Tous dehors : 4 expériences nature
La girouette à bruits
On s’assoit en cercle et on fait silence. Chuuuut ! Chaque fois que quelqu’un entend un bruit, il pointe son doigt dans sa direction. Au bout de dix bruits, on discute de ce que chacun a entendu. Les bruits que font les hommes, mais aussi ceux que font les animaux, les plantes, le vent…
L’aventure à pas de fourmi
Pas envie de partir bien loin ? Délimitez un parcours de 3 ou 4 mètres dans le jardin ou le parc. Loupe en main, à quatre pattes, on peut suivre ensemble cet itinéraire hypersauvage, dans la jungle (!), et observer tout ce qu’il s’y passe. Les surprises seront au rendez-vous, promis !
Au pied de mon arbre
Dans une forêt, ou un lieu où se dressent quelques arbres, un joueur a les yeux bandés. Après lui avoir fait perdre le sens de l’orientation, un autre le guide vers un de ces arbres et l’invite à le toucher : l’écorce, les branches, le début des racines, le relief du tronc… De retour au point de départ, il enlève son foulard et doit désigner “son” arbre.
L’attrape-nature
Une sorte de chat perché : le meneur de jeu annonce un élément naturel. Pour ne pas être mangés par le “chat”, les joueurs doivent toucher cet élément : “pissenlit !”, “lichen !”, “rocher !”, “hêtre !”…
Sortie nature : Pense-pas bête
- Doter chaque enfant d’un petit sac à dos (fierté !), qui contient sa gourde et un petit en-cas, et une boîte pour les trésors.
- Chapeau et lunettes de soleil pour tout le monde !
- S’il fait très chaud : partir le matin tôt ou en soirée, ou prévoir une balade ombragée et/ou au bord d’un cours d’eau.

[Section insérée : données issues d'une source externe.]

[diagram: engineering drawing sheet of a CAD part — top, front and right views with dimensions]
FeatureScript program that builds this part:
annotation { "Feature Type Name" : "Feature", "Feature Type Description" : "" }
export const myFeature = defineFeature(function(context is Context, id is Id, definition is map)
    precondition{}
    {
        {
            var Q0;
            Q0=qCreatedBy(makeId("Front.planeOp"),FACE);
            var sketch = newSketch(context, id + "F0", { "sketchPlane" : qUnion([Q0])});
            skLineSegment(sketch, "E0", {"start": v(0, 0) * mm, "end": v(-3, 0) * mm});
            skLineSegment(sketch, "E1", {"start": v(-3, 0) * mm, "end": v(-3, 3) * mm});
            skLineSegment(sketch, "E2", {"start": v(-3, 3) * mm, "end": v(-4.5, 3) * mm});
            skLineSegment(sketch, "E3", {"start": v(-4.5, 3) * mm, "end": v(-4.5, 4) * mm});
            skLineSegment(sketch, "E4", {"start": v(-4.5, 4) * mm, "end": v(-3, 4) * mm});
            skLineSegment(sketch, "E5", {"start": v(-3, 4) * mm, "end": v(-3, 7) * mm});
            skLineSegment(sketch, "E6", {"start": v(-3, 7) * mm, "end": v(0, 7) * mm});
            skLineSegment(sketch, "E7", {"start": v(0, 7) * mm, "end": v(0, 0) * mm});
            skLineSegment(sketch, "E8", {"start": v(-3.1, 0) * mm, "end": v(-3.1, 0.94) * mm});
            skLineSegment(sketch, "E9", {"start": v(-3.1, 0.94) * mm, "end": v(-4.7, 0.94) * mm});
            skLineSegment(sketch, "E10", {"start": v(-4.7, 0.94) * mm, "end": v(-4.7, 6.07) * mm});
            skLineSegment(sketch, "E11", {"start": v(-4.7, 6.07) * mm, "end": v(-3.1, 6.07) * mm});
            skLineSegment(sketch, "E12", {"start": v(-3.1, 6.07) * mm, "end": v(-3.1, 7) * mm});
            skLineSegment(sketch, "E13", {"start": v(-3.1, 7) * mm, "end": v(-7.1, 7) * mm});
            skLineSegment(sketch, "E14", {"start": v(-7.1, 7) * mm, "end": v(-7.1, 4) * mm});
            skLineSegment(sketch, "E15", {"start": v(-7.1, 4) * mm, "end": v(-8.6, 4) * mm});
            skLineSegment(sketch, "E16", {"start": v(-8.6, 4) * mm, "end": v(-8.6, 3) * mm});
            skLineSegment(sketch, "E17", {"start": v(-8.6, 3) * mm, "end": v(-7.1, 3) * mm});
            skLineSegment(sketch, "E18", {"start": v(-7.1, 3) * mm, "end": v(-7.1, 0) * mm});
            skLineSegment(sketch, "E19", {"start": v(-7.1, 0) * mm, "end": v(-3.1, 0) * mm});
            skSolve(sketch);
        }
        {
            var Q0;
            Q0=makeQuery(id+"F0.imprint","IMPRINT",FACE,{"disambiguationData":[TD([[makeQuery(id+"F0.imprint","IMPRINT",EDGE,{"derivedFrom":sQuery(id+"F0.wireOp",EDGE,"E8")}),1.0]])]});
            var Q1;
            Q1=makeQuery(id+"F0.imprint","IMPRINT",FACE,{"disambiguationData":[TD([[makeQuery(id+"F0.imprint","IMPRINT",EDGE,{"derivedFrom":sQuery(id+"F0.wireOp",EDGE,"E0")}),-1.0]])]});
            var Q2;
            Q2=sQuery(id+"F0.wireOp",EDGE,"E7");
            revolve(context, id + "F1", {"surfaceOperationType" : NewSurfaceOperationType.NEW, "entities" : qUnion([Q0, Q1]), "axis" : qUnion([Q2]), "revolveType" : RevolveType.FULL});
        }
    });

- Et, si vous avez, emportez aussi des jumelles et une loupe, un canif et une ficelle.
Pour aller (encore) plus loin
Un livre pour s’inspirer
À l’aventure dans la nature ! de Marie Lyne Mangilli Doucé, éd. Terre Vivante.
Un réseau pour s’investir
Pour que la cantine passe au bio, pour que la cour de récré soit un peu moins bitumée, pour qu’un coin nature soit créé, pour que les enfants sortent des murs de l’école… les parents ont aussi un rôle à jouer. Le réseau “École et nature” est un tremplin pour fédérer, soutenir, et faire connaître des actions d’éducation à l’environnement.
Un site pour se lancer
Le site eveil-et-nature.com
Émilie Lagoeyte était professeure des écoles. De ce poste d’observation, elle constatait que les parents de ses élèves se sentaient souvent peu capables de faire vivre un moment nature à leurs enfants : “Or, ne pas le faire, c’est leur ôter quelque chose de précieux, et saboter nos chances de survie sur la planète.” Elle a donc décidé de quitter les salles de classe pour se consacrer uniquement à l’éducation à la nature : “Il est essentiel de redonner aux parents confiance et élan dans le rôle qu’ils ont à jouer.” Elle anime une formation en ligne, “Passeur de Nature” et des stages dans la Drôme, pour petits et grands. C’est elle qui nous a soufflé les petits jeux “nature” suggérés dans cet article.